== Extract ==

What Is the Labour Party Promising With Its New Deal For Workers?

Leader Keir Starmer is promising to increase the minimum wage to £10 as part of a package to provide greater security at work.
Keir Starmer said a minimum wage increase would provide an immediate pay rise of more than £2,500 a year for a carer on minimum wage.
Keir Starmer said a minimum wage increase would provide an immediate pay rise of more than £2,500 a year for a carer on minimum wage.
Stefan Rousseau - PA Images via Getty Images

Keir Starmer addressed the TUC trade union congress this morning in which he repeated his pledge to increase the national minimum wage to £10 an hour.

The wage pledge is just one of a number of policies within the party’s “new deal” for workers which aims to capitalise on the experience of the past 18 months to usher in more fair and flexible ways of working.

A central theme in the Labour leader’s speech was providing people with “dignity at work” - a message he said was “personal to me” because of his father’s work as a toolmaker.

Alongside increasing the minimum wage are policies designed to give people a better work-life balance after many - frontline NHS and care workers in particular - were stretched to the limit during the coronavirus pandemic.

Starmer said a minimum wage increase would provide an immediate pay rise of more than £2,500 a year for a carer on minimum wage.

The Labour leader also addressed the issue of insecure work, where many working zero-hours contracts to not have the guarantee of a set number of working hours per day or week.

He said Labour would ban zero-hours contacts and replace them with regular hours contracts to reflect the time someone has put in. On top of that, basic rights to holiday pay, sick pay and protection from unfair dismissal would be enshrined in the new deal.

Parental leave will also be extended to all workers, while sick pay would be guaranteed and increased.

===

* Problem A
Return the passage of the article on Labour's new deal for workers word for word, starting at "The Labour leader also" and ending at "the new deal.".
* Problem B
Take the article on Labour's new deal for workers further, picking up right after its last sentence.

== Data for review ==

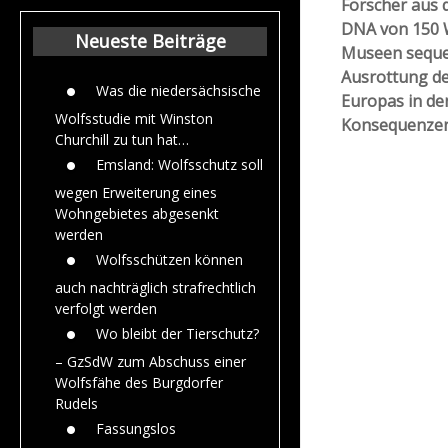
Forscher aus 
Beiträge aus dem
DNA von 150 
Jahr 2015
Neueste Beiträge
Museen sequen
Ausrottung de
Was die niedersächsische
Europas in de
Wolfsstudie mit Winston
Konsequenzen 
Churchill zu tun hat…
Emsland: Wolfsschutz soll
wegen Erweiterung eines
Wohngebietes abgesenkt
werden
Wolfsschützen können
auch nachträglich strafrechtlich
verfolgt werden
Wo bleibt der Tierschutz?
– GzSdW zum Abschuss einer
Wolfsfähe des Burgdorfer
Rudels
Fassungslos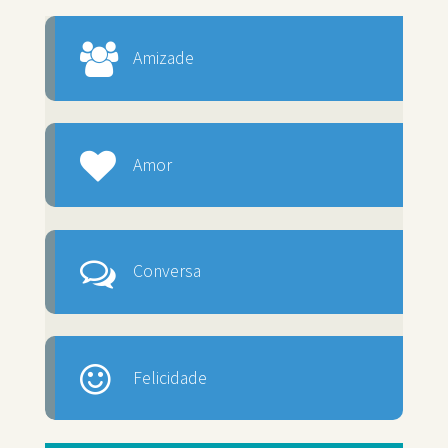
Amizade
Amor
Conversa
Felicidade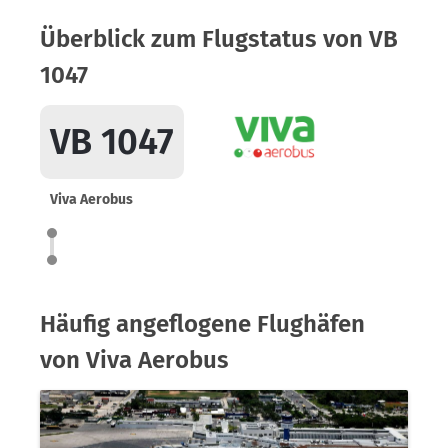
Überblick zum Flugstatus von VB
1047
VB 1047
Viva Aerobus
Häufig angeflogene Flughäfen
von Viva Aerobus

===

* Answer area A
The Labour leader also addressed the issue of insecure work, where many working zero-hours contracts to not have the guarantee of a set number of working hours per day or week.

He said Labour would ban zero-hours contacts and replace them with regular hours contracts to reflect the time someone has put in. On top of that, basic rights to holiday pay, sick pay and protection from unfair dismissal would be enshrined in the new deal.

* Answer area B
Starmer drew on the experiences of his father to sell his package to the TUC and Labour members and voters.

“Despite being a skilled toolmaker throughout his working life, my dad thought people looked down on him because he worked on the factory floor,” he said.

He said the Labour party, if in government, would “strive for better prospects and dignity for all workers, not just those with a degree”.

At the heart of this goal was making and selling more goods in Britain, with more public contracts going to British firms, he said, including the creation of 400,000 jobs in manufacturing and low carbon industries.

The Labour leader also criticised the government’s approach to workers, saying a culture of “fire and rehire” had been allowed to thrive during the past decade.

And he hit out at the plans to increase national insurance by 1.25 percentage points from next April.

“What has the government done for our key workers?” he asked.

A broken promise on national insurance raising taxes on working people; inadequate sick pay putting workers in the impossible position of choosing between going to work and feeding their family or isolating at home and protecting our public health; and an unjust pay cut for our key workers in the public sector.

“Carers, teaching staff, police officers - this is the thanks you get from the Tories.”